IGF deteta falta de transparência em subvenções públicas de fundações

Deveres de transparência não foram cumpridos, na integra, por 27 beneficiárias de 100,9 milhões de euros de subvenções públicas. IGF pede medidas para reforço da regularidade da despesa.

A Inspeção-Geral das Finanças (IGF) identificou falhas de transparência por 27 fundações, beneficiárias de subvenções públicas de
100,9 milhões de euros em 2023 e 2024, e pede medidas de reforço da regularidade da despesa, da estabilidade orçamental, da
transparência e de prevenção da corrupção.

As conclusões resultam da auditoria levada a cabo pela IGF com o objetivo de aferir o grau de cumprimento das medidas de estabilidade orçamental e das obrigações de transparência e de prevenção da corrupção, quanto às transferências para fundações, realizadas em 2023 e 2024, por entidades do setor público, incluindo autarquias locais e regiões autónomas.

Segundo a síntese de resultados divulgada pela IGF, as transferências públicas para 281 fundações em 2023 e 292 em 2024 ascenderam a 242,3 milhões de euros e 257,4 milhões de euros, respetivamente, (acima dos 219,5 milhões de euros de 2022), totalizando 499,7 milhões de euros. A este montante acrescem benefícios fiscais de 43,3 milhões de euros em 2023 (313 fundações) e de 49,3 milhões de euros em 2024 (335 fundações).

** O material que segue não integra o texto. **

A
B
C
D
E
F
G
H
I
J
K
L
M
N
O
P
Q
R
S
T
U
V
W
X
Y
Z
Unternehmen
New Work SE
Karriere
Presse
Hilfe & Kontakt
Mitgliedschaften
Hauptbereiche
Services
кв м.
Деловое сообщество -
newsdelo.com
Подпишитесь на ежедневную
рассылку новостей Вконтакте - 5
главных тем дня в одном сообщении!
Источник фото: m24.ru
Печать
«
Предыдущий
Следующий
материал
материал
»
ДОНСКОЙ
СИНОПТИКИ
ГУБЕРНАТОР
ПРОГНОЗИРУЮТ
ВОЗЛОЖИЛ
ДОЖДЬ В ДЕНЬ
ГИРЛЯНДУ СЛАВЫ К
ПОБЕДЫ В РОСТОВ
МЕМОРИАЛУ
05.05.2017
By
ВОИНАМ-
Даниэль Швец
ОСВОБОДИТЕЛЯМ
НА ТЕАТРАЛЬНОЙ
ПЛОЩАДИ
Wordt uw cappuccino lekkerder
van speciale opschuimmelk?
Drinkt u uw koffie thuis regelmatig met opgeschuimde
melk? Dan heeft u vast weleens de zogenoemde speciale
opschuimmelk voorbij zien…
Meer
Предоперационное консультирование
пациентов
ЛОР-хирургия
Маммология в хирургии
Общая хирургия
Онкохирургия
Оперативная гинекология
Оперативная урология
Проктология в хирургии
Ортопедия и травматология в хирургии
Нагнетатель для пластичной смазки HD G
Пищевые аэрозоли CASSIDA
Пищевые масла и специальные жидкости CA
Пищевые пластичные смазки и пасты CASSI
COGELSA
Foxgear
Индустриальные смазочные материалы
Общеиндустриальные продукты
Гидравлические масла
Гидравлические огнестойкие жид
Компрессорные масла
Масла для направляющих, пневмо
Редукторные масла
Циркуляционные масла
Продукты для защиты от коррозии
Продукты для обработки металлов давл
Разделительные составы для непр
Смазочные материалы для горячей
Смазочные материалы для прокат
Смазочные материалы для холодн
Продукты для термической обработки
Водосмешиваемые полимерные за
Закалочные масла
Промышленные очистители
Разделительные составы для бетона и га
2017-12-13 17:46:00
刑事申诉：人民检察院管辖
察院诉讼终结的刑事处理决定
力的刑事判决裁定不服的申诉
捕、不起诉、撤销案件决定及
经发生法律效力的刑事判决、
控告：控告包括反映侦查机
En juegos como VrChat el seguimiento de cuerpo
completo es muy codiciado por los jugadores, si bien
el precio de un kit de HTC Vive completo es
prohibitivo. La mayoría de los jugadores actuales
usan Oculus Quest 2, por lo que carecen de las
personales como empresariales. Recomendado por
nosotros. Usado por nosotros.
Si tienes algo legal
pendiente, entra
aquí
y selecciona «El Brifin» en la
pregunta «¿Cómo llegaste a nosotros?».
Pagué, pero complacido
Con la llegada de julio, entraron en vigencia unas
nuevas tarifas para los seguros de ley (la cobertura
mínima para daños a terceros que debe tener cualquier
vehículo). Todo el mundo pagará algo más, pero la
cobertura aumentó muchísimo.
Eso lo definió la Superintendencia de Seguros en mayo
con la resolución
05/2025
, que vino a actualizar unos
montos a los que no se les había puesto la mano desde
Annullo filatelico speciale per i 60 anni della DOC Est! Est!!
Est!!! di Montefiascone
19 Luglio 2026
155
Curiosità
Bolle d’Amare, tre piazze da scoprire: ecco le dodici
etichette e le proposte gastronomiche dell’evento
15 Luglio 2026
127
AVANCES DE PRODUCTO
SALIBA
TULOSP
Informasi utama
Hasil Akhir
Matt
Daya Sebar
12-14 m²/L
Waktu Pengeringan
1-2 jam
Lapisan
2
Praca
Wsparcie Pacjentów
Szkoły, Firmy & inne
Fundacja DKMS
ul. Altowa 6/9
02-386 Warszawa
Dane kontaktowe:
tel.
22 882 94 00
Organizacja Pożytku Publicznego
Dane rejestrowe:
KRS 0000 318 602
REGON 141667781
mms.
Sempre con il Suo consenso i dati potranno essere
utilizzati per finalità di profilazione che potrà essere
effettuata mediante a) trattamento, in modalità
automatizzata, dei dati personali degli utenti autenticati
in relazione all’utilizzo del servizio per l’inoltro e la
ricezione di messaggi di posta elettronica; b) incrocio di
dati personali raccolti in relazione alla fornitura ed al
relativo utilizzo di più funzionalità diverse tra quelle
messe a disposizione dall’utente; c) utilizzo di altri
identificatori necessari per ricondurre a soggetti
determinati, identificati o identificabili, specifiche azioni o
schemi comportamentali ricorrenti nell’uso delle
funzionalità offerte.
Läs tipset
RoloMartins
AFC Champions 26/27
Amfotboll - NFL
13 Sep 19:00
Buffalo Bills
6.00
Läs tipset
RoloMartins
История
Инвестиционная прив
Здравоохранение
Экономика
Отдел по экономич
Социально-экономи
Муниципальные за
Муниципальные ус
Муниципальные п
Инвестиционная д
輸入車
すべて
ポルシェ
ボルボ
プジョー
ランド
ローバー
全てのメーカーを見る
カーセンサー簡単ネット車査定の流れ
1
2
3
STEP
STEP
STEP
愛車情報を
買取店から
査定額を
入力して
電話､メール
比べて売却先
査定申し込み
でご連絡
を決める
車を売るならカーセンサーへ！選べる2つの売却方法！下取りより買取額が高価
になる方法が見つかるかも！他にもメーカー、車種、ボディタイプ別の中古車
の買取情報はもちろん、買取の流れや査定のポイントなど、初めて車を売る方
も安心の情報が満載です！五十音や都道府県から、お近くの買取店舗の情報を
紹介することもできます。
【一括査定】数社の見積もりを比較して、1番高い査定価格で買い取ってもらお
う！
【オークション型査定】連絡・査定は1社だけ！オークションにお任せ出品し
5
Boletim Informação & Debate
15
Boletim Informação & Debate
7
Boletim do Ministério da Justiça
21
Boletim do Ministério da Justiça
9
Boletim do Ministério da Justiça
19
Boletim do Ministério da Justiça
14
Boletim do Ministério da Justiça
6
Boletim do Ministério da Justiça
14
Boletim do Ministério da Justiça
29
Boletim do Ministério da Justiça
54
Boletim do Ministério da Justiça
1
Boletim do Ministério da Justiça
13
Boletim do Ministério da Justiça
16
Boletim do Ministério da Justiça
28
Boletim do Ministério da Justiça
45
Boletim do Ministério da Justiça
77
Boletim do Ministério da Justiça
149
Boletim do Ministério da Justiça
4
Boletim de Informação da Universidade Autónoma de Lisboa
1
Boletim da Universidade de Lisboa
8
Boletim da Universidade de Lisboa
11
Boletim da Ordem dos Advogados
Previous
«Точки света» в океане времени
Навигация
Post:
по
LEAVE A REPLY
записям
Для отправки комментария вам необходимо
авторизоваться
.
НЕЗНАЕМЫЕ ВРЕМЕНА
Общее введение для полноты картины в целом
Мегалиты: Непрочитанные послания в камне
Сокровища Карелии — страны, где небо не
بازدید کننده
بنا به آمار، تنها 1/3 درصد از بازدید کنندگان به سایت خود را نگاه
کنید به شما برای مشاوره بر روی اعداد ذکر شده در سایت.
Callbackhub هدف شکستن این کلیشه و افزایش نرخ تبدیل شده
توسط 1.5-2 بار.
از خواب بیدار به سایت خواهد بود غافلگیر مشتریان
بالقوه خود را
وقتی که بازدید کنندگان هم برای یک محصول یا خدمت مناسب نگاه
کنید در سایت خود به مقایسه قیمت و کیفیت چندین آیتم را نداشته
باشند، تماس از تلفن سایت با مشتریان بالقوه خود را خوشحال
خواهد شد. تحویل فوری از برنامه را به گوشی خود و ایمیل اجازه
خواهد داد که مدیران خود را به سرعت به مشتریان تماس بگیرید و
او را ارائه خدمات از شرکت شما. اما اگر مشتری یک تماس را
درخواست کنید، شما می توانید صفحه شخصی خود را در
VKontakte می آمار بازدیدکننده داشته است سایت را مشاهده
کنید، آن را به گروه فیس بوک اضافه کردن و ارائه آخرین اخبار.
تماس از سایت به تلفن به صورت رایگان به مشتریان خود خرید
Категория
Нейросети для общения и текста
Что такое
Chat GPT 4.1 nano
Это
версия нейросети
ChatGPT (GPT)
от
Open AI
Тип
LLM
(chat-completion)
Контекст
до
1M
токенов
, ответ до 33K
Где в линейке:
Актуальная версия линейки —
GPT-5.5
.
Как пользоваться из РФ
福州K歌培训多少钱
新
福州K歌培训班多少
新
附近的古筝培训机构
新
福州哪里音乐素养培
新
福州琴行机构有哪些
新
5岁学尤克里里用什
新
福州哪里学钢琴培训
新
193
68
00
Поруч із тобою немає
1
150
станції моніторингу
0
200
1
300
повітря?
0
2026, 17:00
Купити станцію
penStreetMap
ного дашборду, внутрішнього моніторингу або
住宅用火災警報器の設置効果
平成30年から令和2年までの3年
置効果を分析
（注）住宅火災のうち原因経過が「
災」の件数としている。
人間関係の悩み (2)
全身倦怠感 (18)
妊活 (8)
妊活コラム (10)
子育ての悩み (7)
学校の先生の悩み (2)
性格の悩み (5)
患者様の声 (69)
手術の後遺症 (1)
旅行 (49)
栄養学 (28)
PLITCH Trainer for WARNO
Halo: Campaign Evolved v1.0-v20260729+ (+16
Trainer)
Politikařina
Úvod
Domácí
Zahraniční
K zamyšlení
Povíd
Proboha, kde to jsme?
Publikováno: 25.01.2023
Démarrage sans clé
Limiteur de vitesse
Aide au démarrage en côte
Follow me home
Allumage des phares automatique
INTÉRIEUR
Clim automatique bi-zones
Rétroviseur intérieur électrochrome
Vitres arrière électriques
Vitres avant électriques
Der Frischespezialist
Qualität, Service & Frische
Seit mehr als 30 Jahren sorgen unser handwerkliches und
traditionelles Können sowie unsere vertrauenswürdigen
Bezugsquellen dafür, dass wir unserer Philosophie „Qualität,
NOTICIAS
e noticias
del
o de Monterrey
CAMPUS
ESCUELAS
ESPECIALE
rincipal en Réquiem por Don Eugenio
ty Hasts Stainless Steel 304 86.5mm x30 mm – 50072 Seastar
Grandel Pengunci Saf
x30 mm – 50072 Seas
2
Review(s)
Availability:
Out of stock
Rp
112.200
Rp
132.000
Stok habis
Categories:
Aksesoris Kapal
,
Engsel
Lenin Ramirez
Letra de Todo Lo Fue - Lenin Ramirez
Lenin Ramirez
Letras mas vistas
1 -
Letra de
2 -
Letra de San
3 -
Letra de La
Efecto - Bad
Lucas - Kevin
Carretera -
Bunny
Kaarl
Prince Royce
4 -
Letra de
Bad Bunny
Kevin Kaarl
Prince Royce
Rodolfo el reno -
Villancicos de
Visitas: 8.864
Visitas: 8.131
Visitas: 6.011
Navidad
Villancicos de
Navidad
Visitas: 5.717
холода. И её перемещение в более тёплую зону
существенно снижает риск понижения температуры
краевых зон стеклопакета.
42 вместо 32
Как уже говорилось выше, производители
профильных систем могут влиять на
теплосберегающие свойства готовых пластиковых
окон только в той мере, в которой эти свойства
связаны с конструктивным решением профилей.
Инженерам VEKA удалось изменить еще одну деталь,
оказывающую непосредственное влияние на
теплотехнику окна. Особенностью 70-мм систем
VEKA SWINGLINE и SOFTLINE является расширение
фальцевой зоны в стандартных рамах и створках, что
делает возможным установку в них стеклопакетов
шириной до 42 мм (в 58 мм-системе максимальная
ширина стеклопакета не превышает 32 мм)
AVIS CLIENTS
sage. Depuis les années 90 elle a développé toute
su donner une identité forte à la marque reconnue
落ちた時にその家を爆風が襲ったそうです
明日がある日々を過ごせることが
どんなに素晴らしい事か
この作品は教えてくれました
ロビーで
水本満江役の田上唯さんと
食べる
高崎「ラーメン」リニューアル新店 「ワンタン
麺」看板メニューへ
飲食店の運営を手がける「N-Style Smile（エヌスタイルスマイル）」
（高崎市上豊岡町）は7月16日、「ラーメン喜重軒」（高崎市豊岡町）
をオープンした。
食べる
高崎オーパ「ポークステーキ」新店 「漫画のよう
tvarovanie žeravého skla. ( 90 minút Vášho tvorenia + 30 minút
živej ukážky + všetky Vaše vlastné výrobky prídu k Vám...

De uma amostra de 50 fundações, 27 beneficiárias de 100,9 milhões de euros de subvenções públicas de origem nacional no biénio 2023-2024, “não cumpriam, na íntegra, à data das verificações, os deveres de transparência (…) sem que as concedentes tenham assegurado, antes do pagamento, que as fundações cumpriam aquela lei”.

“Inserem-se aqui 15 fundações privadas (todas Instituições Particulares de Solidariedade Social – IPSS) com rendimentos anuais superiores a 1,2 milhões de euros, que não discriminam, de forma autónoma, os apoios públicos recebidos e nove que não descrevem o seu património inicial”, identifica a IGF.

Paralelamente, das 36 e 38 maiores beneficiárias, duas em cada ano não divulgam os seus relatórios de atividades/gestão e as restantes nem sempre detalham, “de forma clara e suficiente”, os “tipos e e os montantes dos benefícios concedidos (41% e 44%, não o fazem), os donativos/subsídios concedidos (35% e 31%) ou a informação sobre a gestão do património (56% e 36%)”.

Ademais, concluiu que duas das cinco entidades da Administração Central que efetuaram transferências sem parecer prévio da IGF pagaram 16 mil euros sem que as fundações beneficiárias reunissem todos os requisitos para a regularização prevista, assim como que 58 entidades das Administrações Local e Central ultrapassaram, em 2023, o montante do limite legal tendo transferido, em excesso, para 82 fundações, 5,6 milhões de euros.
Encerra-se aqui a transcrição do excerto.